Ancora oggi la religiosità dei rioneresi è sentita e ancorata ad espressioni di culto tramandate dalla tradizione. Pertanto non sempre sono gradite certe iniziative di alcuni sacerdoti quando vogliono imporre il nuovo e forzare i cambiamenti nei riti e nelle sacre celebrazioni. “Eppure la tradizione ci sfida. La sua alterità e la sua lontananza ricordano i codici culturali forniti dalla religione, codici che per secoli hanno qui modellato un diffuso modo di sentire e di agire. Hanno generato segni utili a intrecciarsi con i moti dell’anima. Hanno insegnato la saggezza del vivere quotidiano che motivava le loro ore” (Angelo Lucano Larotonda, Feste Lucane. Cronologia di una Identità, Edigrafica Edizioni, Policoro 2014, pag. 243.)
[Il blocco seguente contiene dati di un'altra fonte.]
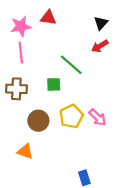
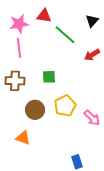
red arrow: (100, 46) -> (92, 55), moved
green line: (71, 65) -> (65, 35), moved
pink arrow: (98, 117) -> (92, 118), moved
Insomma se si avverte l’esigenza di abbandonare comportamenti religiosi che rasentavano l’idolatria e la superstizione, sarebbe opportuno avere un certo rispetto per quelle forme di culto radicate nel popolo rionerese che hanno accompagnato nel tempo tante generazioni nel rapporto con “il Sacro”.
“L’intento generale del libro – afferma Leo Vitale – è di dare un contributo alla conoscenza del sentimento religioso dei rioneresi e dello status urbanistico ecclesiale, considerati nel loro sviluppo storico”.
Questo pregevole lavoro di Leo Vitale, come scrive don Ciro Guerra, cancelliere della Diocesi di Melfi, Rapolla e Venosa, per ”la preziosa memoria dei luoghi, eventi e persone che promana dallo stile fluido del testo, è diretto principalmente alle nuove generazioni, solo apparentemente distaccate dalle radici, che rivendicano, tuttavia, intimamente la necessità di una chiara identità da vivere e trasmettere”.
Va a particolare merito di Leo Vitale  questo prezioso dono storico culturale, peraltro stampato in proprio, di cui la comunità rionerese gli sarà sempre grata. Ecco perché, come ci sollecita don Pasqualino Di Giacomo, “Tocca a noi, ora prendere tra le mani il frutto del suo impegno e farne tesoro per noi e per le nuove generazioni che tanto possono e devono attingere da tali sorgenti di acqua limpida, ancora più preziosa delle nostre pur pregevoli acque minerali proprie delle terre vulcaniche come la nostra”.
Facciamo nostro e l’invito e la sollecitazione del caro arciprete emerito don Pasqualino Di Giacomo.